If you want a Spanish gluten free lager that is genuinely easy to buy in the UK, Daura Damm is the one. It is more widely distributed and, unlike Mahou, every batch is independently tested below 3 parts per million.

What it tastes like

It tastes like the standard Cinco Estrellas, which is the point of it. Golden, clean, a touch of fruit on the nose, moderate bitterness, the easy going Spanish lager profile that people order without thinking. The London Beer Competition gave it a silver in 2022 with judges noting a well balanced body and a good bitter finish.

As gluten free lagers go it is competent rather than remarkable. Daura is the more decorated of the two big Spanish options and has the stronger test record, but if you already like ordinary Mahou, the Sin Gluten will not feel like a compromise.

What to drink instead

If you cannot find Mahou Sin Gluten, or you want a gluten free lager with a clearer test trail, a few in our directory cover the same ground:

  • Daura Damm, 5.4%. The obvious Spanish swap. Barley based and enzyme treated like Mahou, but certified by the Spanish National Research Council below 3 parts per million, the strongest evidence trail of any lager we cover.
  • Track Arosa Helles, 5.2%. A crisp German style helles, tested below 20 parts per million, for when you want a clean continental lager at a similar strength.
  • Hambleton GFL, 5.2%. A straightforward gluten free lager from a Yorkshire brewer, easy to get hold of in the UK.

For more in this style, see our guide to gluten free lagers, or browse the full beer directory.

Frequently asked questions

Is Mahou beer gluten free?

Only one version is. Standard Mahou Cinco Estrellas is a barley malt lager and contains gluten, so it is not safe for coeliacs.
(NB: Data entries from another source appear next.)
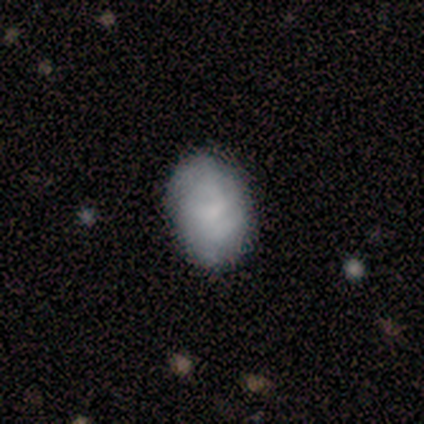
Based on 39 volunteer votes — smooth_or_featured: smooth (p=0.67) [alt: featured or disk p=0.28]
how_rounded: in between (p=0.73) [alt: round p=0.27]
merging: none (p=0.62) [alt: minor disturbance p=0.30]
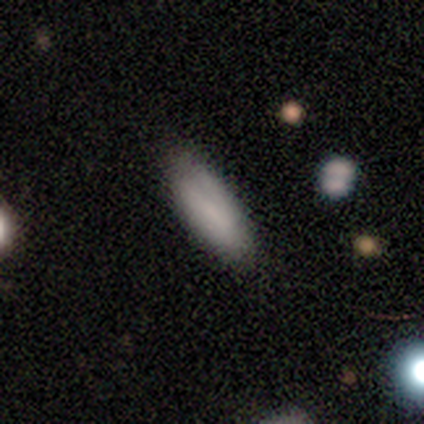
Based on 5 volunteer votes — Smooth or featured?
  - smooth: 100% *
  - featured or disk: 0%
  - star or artifact: 0%
How rounded?
  - cigar-shaped: 60% *
  - in between: 40%
  - round: 0%
Merging?
  - none: 80% *
  - major disturbance: 20%
  - minor disturbance: 0%
  - merger: 0%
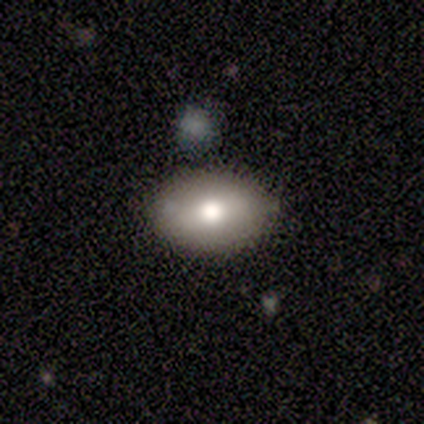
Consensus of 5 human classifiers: Q: Smooth or featured?
A: smooth (80%); runner-up: featured or disk (20%)
Q: How rounded?
A: in between (100%)
Q: Merging?
A: none (100%)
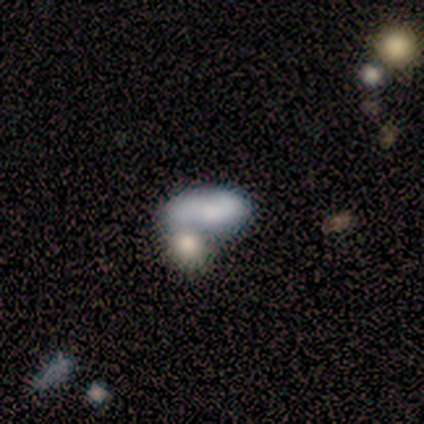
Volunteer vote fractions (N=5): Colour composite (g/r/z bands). It shows a smooth galaxy with no disk features (80%) that is in between round and cigar-shaped (75%). Merging: none (50%).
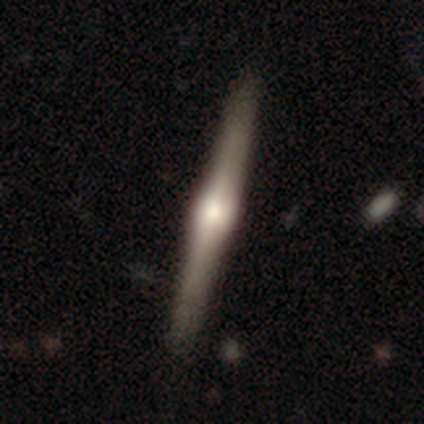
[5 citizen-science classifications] A featured or disk galaxy (80%) viewed edge-on (100%) with a rounded central bulge (50%).

Vote fractions:
- Smooth or featured? featured or disk: 80% / smooth: 20% / star or artifact: 0%
- Edge-on disk? yes: 100% / no: 0%
- Edge-on bulge? rounded: 50% / boxy: 25% / none: 25%
- Merging? none: 100% / minor disturbance: 0% / major disturbance: 0% / merger: 0%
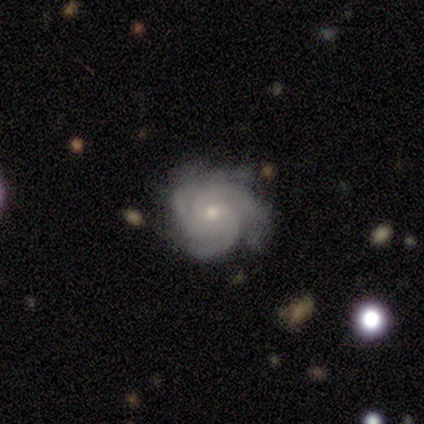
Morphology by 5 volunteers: A featured or disk galaxy (100%) with no bar (60%), 4 (60%) tight (60%) spiral arms (100%) and a small central bulge (100%). Merging: none (60%).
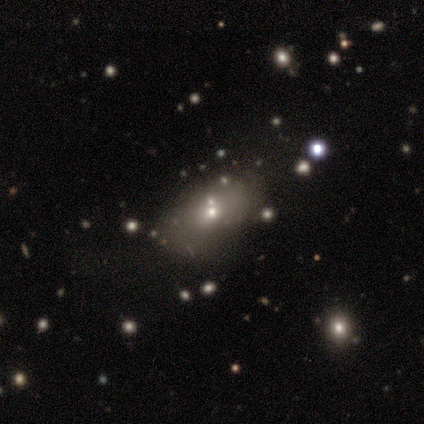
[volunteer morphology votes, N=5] A smooth galaxy with no disk features (60%) that is in between round and cigar-shaped (67%). Merging: none (40%).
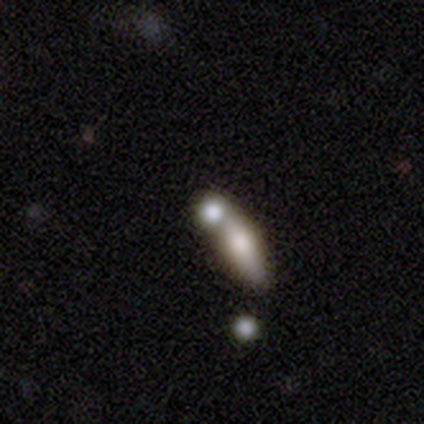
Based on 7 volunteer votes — Q: Smooth or featured?
A: smooth (71%); runner-up: featured or disk (14%)
Q: How rounded?
A: in between (60%); runner-up: round (40%)
Q: Merging?
A: merger (67%); runner-up: none (33%)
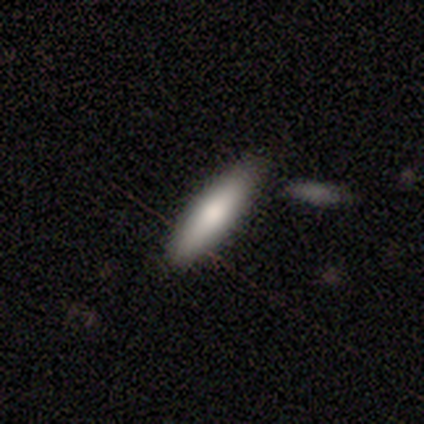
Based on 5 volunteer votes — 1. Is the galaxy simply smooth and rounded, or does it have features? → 100% smooth, 0% featured or disk, 0% star or artifact.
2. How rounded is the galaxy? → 80% cigar-shaped, 20% in between, 0% round.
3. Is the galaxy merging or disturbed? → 40% none (tied), 40% minor disturbance (tied), 20% merger, 0% major disturbance.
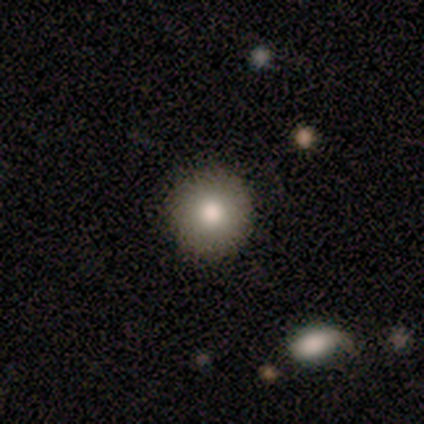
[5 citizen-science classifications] Smooth or featured? smooth (60%)
How rounded? round (100%)
Merging? none (50%, tied with minor disturbance)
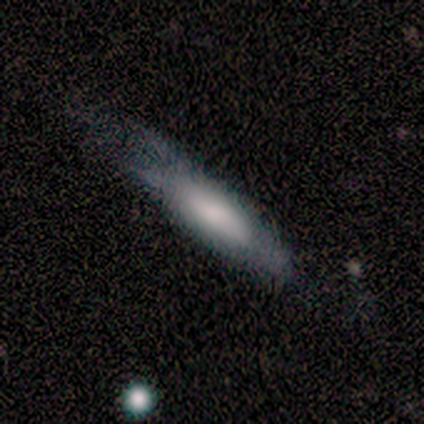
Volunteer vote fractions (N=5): This appears to be a smooth galaxy with no disk features (80%) that is in between round and cigar-shaped (50%, tied with cigar-shaped). Merging: minor disturbance (40%, tied with major disturbance).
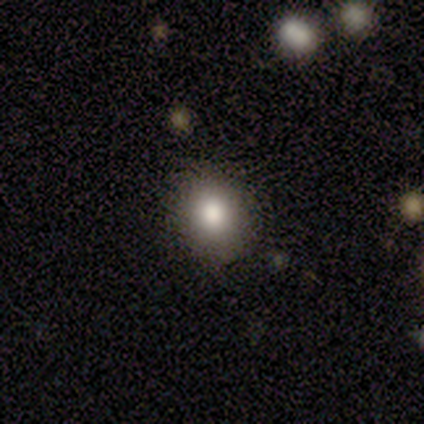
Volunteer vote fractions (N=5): smooth_or_featured: smooth (p=0.80) [alt: star or artifact p=0.20]
how_rounded: round (p=0.50) [tied with: in between p=0.50]
merging: none (p=1.00)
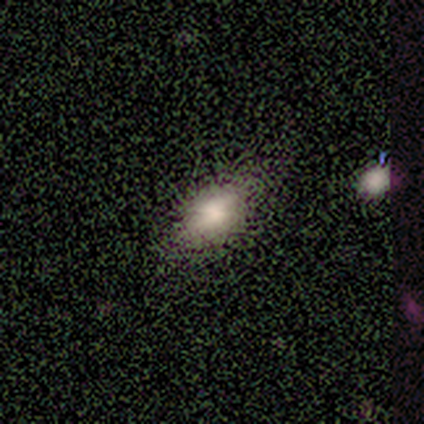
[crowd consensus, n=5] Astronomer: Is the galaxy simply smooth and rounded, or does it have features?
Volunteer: smooth — 40%, tied with featured or disk at 40%.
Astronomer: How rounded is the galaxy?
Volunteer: in between — 100%.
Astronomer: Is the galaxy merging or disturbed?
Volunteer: none — 75%.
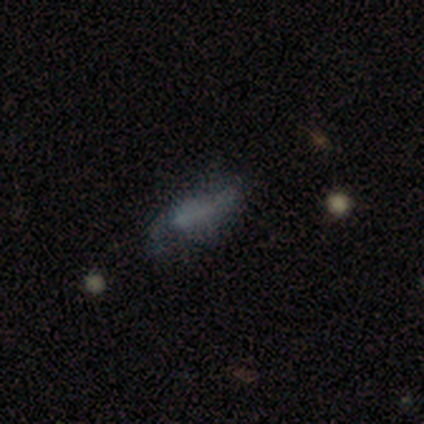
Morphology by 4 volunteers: Overall: smooth (50%; featured or disk 25%). How rounded: in between (50%, tied with cigar-shaped). Merging: none (33%, tied with minor disturbance and major disturbance).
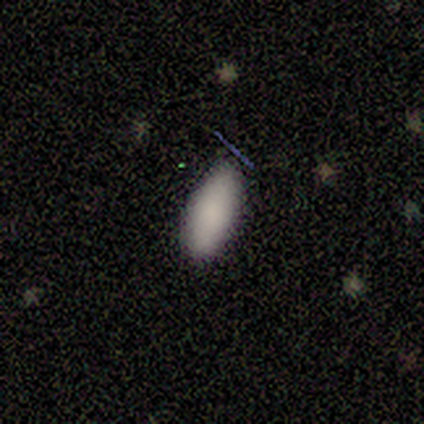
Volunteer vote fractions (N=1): smooth-or-featured: smooth: 100% | featured or disk: 0% | star or artifact: 0%
  how-rounded: cigar-shaped: 100% | round: 0% | in between: 0%
  merging: none: 100% | minor disturbance: 0% | major disturbance: 0% | merger: 0%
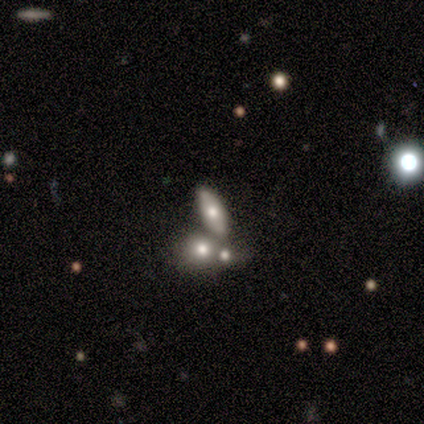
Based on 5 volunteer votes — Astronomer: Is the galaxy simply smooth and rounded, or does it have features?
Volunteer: featured or disk — 80%.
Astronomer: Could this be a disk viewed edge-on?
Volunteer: no — 75%.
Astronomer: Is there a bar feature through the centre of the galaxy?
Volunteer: no — 100%.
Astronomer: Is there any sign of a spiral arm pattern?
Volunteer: no — 100%.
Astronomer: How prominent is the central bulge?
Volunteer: moderate — 100%.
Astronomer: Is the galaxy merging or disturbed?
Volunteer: none — 80%.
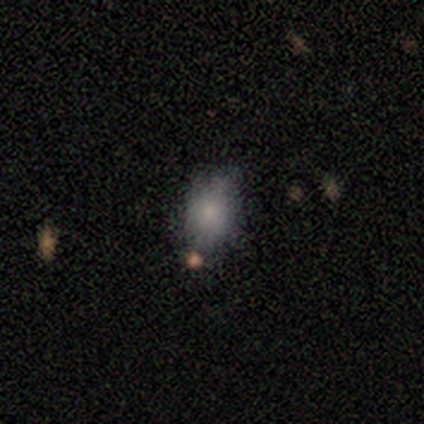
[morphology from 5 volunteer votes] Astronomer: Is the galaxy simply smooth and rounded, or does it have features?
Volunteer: smooth — 60%.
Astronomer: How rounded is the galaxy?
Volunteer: in between — 100%.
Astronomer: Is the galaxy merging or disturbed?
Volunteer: none — 100%.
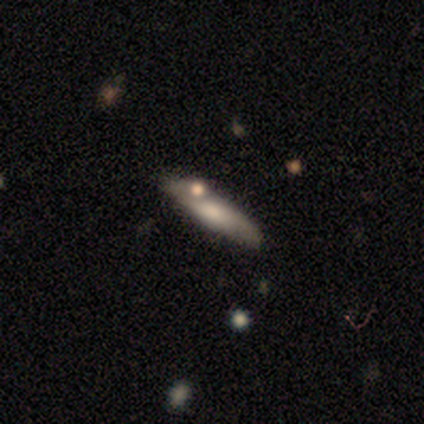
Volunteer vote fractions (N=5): Volunteers were most divided on "how rounded": cigar-shaped: 80%, in between: 20%, round: 0%. More confident: smooth or featured — smooth (100%); merging — none (100%).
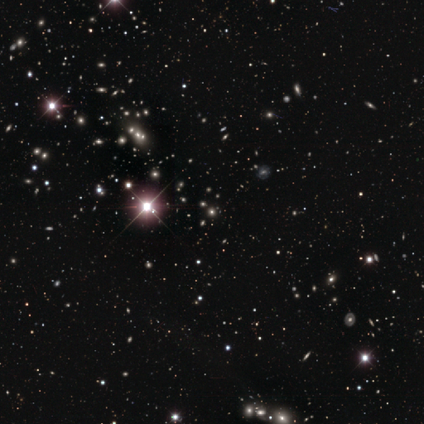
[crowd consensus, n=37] Smooth or featured?
  - star or artifact: 84% *
  - featured or disk: 11%
  - smooth: 5%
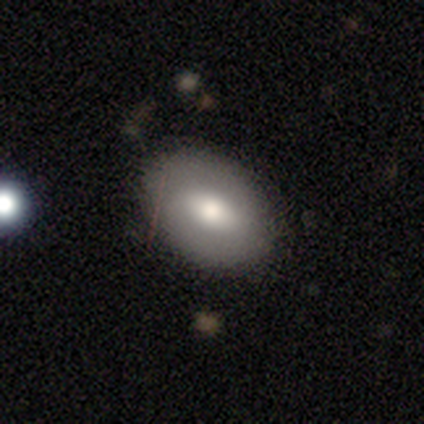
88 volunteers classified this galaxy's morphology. Smooth or featured? smooth (67%)
How rounded? in between (83%)
Merging? none (77%)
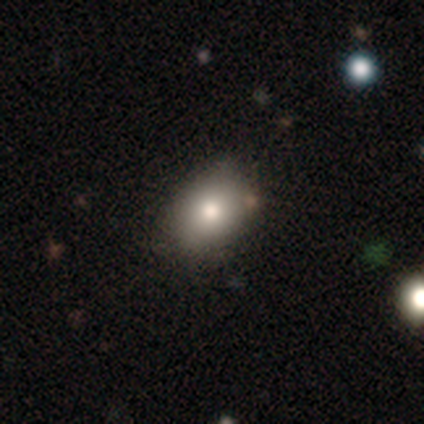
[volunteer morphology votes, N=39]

Mahou makes a separate product, Mahou Cinco Estrellas Sin Gluten, which starts from the same barley recipe and is then treated with an enzyme to bring the gluten below 20 parts per million. That is the coeliac friendly one. The two look similar, so check the can says Sin Gluten.

Is regular Mahou safe for coeliacs?

No. Standard Mahou Cinco Estrellas is brewed from barley malt, which contains gluten, and goes through no gluten removal step. Mahou's own ingredient list gives malta de cebada, barley malt, at 5.5 percent ABV. It is not safe for people with coeliac disease.

What is Mahou Cinco Estrellas Sin Gluten?

It is Mahou's gluten free lager, launched in 2016 by the Mahou San Miguel group. It uses the same base recipe as standard Cinco Estrellas, then removes the gluten during production using an enzyme. Mahou states it is suitable for people with coeliac disease, and it was developed with FACE, the Spanish coeliac federation. ABV is 5.5 percent. Ingredients are water, malt, corn and hops.

How is the gluten removed from Mahou Sin Gluten?

It is brewed from barley malt and then treated with an enzyme that breaks the gluten protein into fragments too small to register on a gluten test. This brings the finished beer below 20 parts per million, the legal limit for a gluten free label in the UK and EU. Because barley is still used, the label still has to carry a contains barley statement by allergen law.

Where can I buy Mahou Sin Gluten in the UK?

It is not widely stocked in UK supermarkets. The main route is Spanish import specialists that ship to the UK, such as Your Spanish Shop, Social Gluten and Beers of Europe. In Spain it is a mainstream supermarket product, so it is easy to find on holiday. If you want something easier to buy in the UK, Daura Damm is the more available Spanish gluten free lager.